To help other kids that have food concerns, we have put together a list of 10 lunches that are gluten-free and dairy- free and that Joshua has been enjoying for years:

  1. Leftovers from dinner
    1. One of Joshua’s favorites is chicken salad which he makes with leftover chicken, chopped up celery and carrots and a little mayonnaise. He will eat this as is or roll it into a piece of lettuce of wilted Swiss Chard.
    2. We put leftover veggies in the food processor or blender and puree them. Sometimes he thins them with dairy-free milk such as rice milk or almond milk and sometimes he leaves it thicker and spreads it on gluten free crackers. (Mary’s Gone Crackers are our favorite.)
  2. Quinoa with various vegetables. Quinoa cooks up in under 15 minutes and we make a few cups of it every Sunday because it will keep in the refrigerator already cooked. Joshua’s favorite is quinoa with black beans, corn, tomato, avocado and a squirt of lemon juice. (Note: quinoa with coconut milk and fruit is one of our favorite breakfasts and can be had warm or cold.)
  3. Sometimes Joshua prefers something sweet for lunch and I don’t feel too badly when he has chia seed porridge. He puts about 1 cup of full-fat coconut milk in a mason jar with ¼ cup chia seeds. He throws in a little shredded coconut, a dash of vanilla extract and a little sea salt. It gets a good shake and then put in the refrigerator overnight. By lunchtime, it has thickened nicely and he throws some berries or apples in it with cinnamon.
  4. Drain a can of artichoke hearts and blend them up. It makes a great dip for other vegetables or a spread on rice crackers or the gluten-free crackers mentioned earlier.
  5. Bone broth is SO good for us! (You don’t need to share that with your child.) Put a beef bone or chicken carcass in a pot with a quartered onion, chunked up carrots and celery and poor water over the whole thing. Let it simmer for as long as you have time for. Pull out the solids and add whatever gluten-free grains and vegetables the child wants.
  6. Start with a green leafy base and have your child add in whatever vegetables, nuts and seeds they want. In a separate container, mix rice vinegar with equal parts olive oil, a squirt of fresh lemon juice and whatever herbs they like.
  7. Put a can of drained and rinsed beans in the blender with a clove or two of peeled and minced garlic clove, a little olive oil, fresh lemon juice and a little sea salt. Blend this up and serve with chopped up vegetables, rice crackers, or gluten-free crackers.

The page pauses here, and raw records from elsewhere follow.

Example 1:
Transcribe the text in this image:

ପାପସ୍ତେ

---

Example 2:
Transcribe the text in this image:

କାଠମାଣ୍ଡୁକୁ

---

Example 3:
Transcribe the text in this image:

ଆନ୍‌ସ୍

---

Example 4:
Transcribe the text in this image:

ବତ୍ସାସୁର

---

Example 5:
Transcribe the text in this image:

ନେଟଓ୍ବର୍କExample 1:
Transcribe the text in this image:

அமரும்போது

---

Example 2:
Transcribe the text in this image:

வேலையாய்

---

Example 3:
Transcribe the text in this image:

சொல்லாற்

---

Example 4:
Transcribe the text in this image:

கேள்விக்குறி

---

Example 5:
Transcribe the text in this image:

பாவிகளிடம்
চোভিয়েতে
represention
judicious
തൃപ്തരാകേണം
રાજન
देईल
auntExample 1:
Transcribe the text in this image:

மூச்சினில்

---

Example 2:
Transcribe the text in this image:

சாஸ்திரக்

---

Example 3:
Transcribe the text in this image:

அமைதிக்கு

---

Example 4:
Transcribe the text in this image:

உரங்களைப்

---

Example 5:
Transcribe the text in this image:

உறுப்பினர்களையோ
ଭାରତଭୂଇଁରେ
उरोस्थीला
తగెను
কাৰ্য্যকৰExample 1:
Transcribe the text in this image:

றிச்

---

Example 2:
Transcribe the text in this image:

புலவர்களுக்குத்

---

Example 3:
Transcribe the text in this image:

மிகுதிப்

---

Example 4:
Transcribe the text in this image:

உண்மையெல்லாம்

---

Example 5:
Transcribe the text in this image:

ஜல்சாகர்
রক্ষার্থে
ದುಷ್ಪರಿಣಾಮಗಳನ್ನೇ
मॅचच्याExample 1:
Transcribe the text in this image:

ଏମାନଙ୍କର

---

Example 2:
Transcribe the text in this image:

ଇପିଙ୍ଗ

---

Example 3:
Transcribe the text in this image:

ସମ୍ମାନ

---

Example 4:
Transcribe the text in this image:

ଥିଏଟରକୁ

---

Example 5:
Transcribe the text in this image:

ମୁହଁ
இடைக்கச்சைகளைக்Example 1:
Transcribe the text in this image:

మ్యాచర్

  8. Hard-boiled eggs travel really well – with or without the shell depending on the age of the child and how much time they have for lunch. Joshua also likes making egg salad with chopped up hard-boiled eggs, celery, mayonnaise and mustard.
  9. As a Mom, I LOVE smoothies. (Yes, you probably have noticed that I have a love affair with my blender.) Joshua’s favorite smoothie is almond milk, a frozen banana, kale which has been stripped off the stem, and 2 tablespoons of coacoa powder. He thinks that I am letting him “cheat” on his lactose-free diet when I make this because he thinks it is a chocolate milkshake. To make it extra think, I’ll add in ½ an avocado. It doesn’t add any strong flavor to the smoothie but it adds a ton of nutrients. If it gets too thick, thin it down with water. Let your kids play and decide what their favorite is.
  10. Finally, but by no means last, is the mighty avocado. If you cut the avocado in half, pull it apart, and put it back together again with the pit still inside, it will stay green for a long time. When we are in a hurry or Joshua is giving me the, “I don’t know what I want for lunch today,” I throw an avocado in his bag with a spoon. It’s satisfying and full of nutrients and will get him through his school day. Also, it’s creamy without the dairy.

We are always looking for more glulten-free, dairy-free lunch ideas. Please share your experiences with us!